Ma in attesa del passaggio al Senato, va in scena la prima fiducia targata M5S-Pd a Montecitorio. Al loro debutto nel 'Palazzo', le ministre dell'Interno Luciana Lamorgese e dell'Innovazione Paola Pisano, quest'ultima 'scortata' da alcuni deputati 5 Stelle come il piemontese Luca Carabetta (in odore di sottosegretariato).

La deputata ortodossa Doriana Sarli tira un sospiro di sollievo: "Rispetto alla Lega è sicuramente un'altra cosa. Le parole di Conte sul tema migranti e sul 'nuovo umanesimo' fanno ben sperare". Ma non mancano gli scontenti di questo nuovo corso: l'immagine dei ministri M5S che affiancano i dem nella prima foto di questo nuovo album di famiglia giallorosso, per alcuni eletti è come un pugno nell'occhio.

E il giovane Luigi Iovino, Commissione Difesa, non ne fa mistero mentre in buvette si sfoga con alcuni suoi colleghi. "In Campania l'alleanza con il Pd non va assolutamente fatta", le parole del deputato campano. Ci pensa poi Manlio Di Stefano a sgomberare il campo chiudendo definitivamente all'ipotesi di un accordo tra pentastellati e democratici in vista delle prossime regionali: "Non è possibile, al 100% non si farà".
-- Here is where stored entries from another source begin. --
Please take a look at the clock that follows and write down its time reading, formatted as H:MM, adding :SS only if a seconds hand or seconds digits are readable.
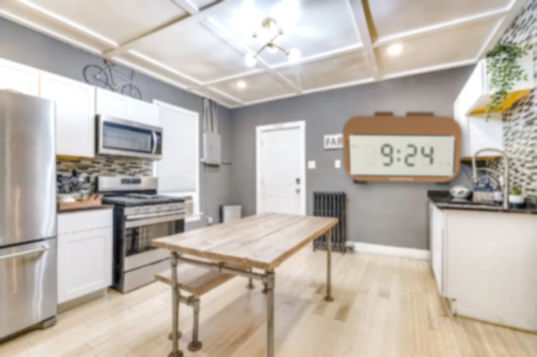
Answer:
9:24
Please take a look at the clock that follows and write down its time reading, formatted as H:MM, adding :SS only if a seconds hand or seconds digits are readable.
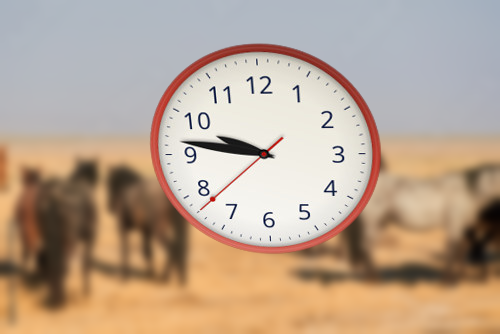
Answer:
9:46:38
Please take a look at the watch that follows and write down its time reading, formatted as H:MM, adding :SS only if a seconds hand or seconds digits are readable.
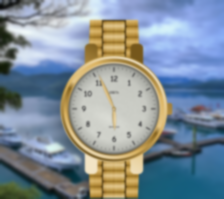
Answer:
5:56
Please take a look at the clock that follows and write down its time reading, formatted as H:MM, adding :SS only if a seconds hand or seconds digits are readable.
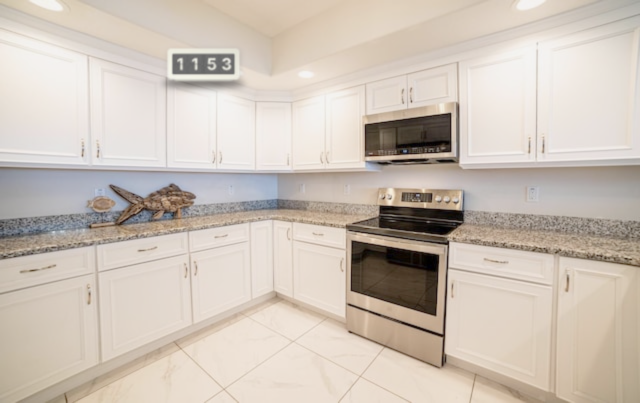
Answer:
11:53
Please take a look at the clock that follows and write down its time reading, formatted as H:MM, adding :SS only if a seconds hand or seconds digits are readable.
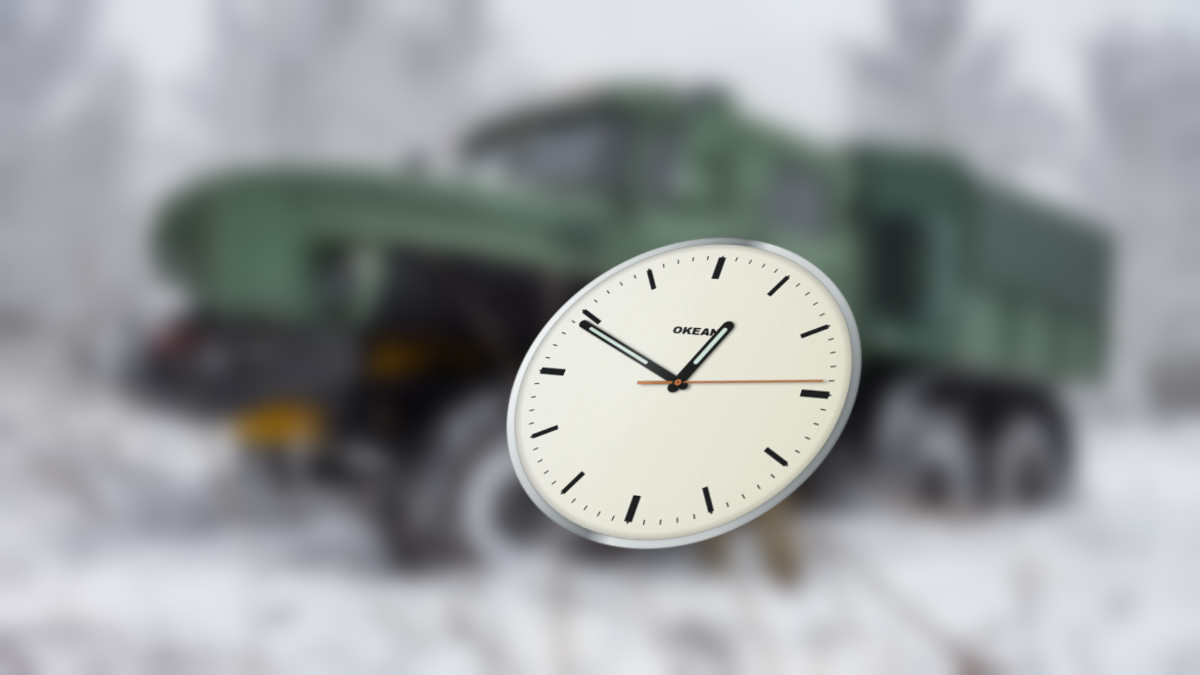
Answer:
12:49:14
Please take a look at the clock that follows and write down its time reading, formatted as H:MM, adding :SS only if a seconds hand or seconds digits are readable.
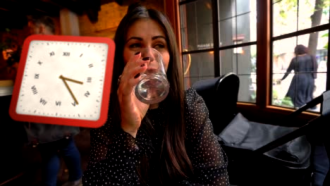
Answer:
3:24
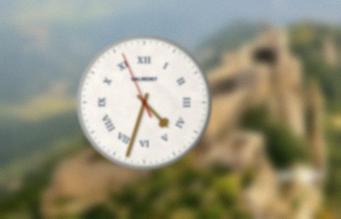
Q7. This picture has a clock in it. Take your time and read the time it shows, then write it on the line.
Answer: 4:32:56
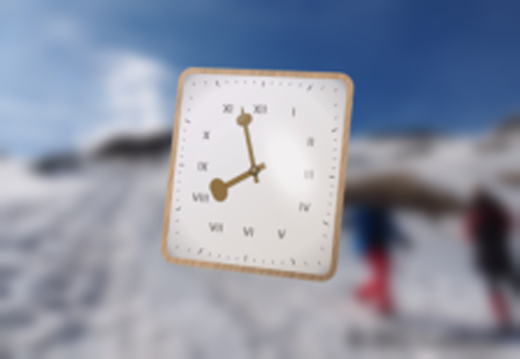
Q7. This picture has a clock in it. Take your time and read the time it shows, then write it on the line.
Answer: 7:57
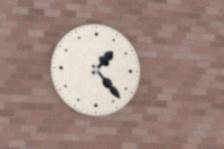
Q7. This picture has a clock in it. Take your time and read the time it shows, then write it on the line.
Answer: 1:23
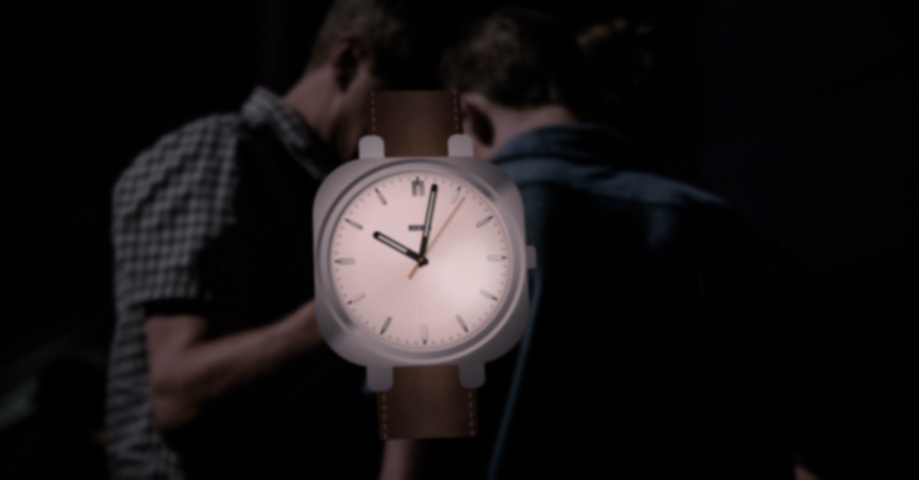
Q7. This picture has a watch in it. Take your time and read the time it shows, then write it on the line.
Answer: 10:02:06
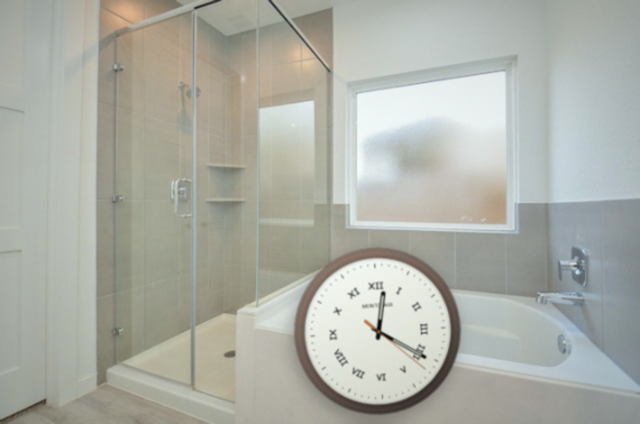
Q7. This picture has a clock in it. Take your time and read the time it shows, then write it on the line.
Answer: 12:20:22
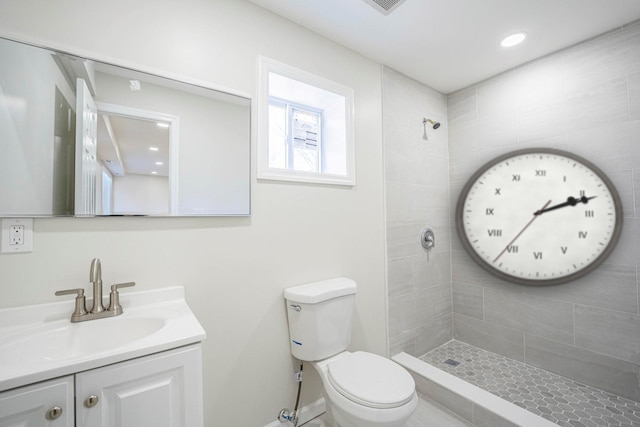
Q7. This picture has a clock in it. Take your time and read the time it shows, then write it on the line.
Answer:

Ma è la partita dei sottosegretari la principale causa di fibrillazioni e malumori all'interno del corpaccione parlamentare grillino. E i mal di pancia che in queste ore si registrano a Palazzo Madama vengono letti da molti come un tentativo, da parte di alcuni senatori, di alzare la posta per ottenere incarichi di peso. La gara è entrata nel vivo e, tra manovre sotterranee e autocandidature più o meno alla luce del sole, in tanti scalpitano per avere un posto al sole nel prossimo sottogoverno.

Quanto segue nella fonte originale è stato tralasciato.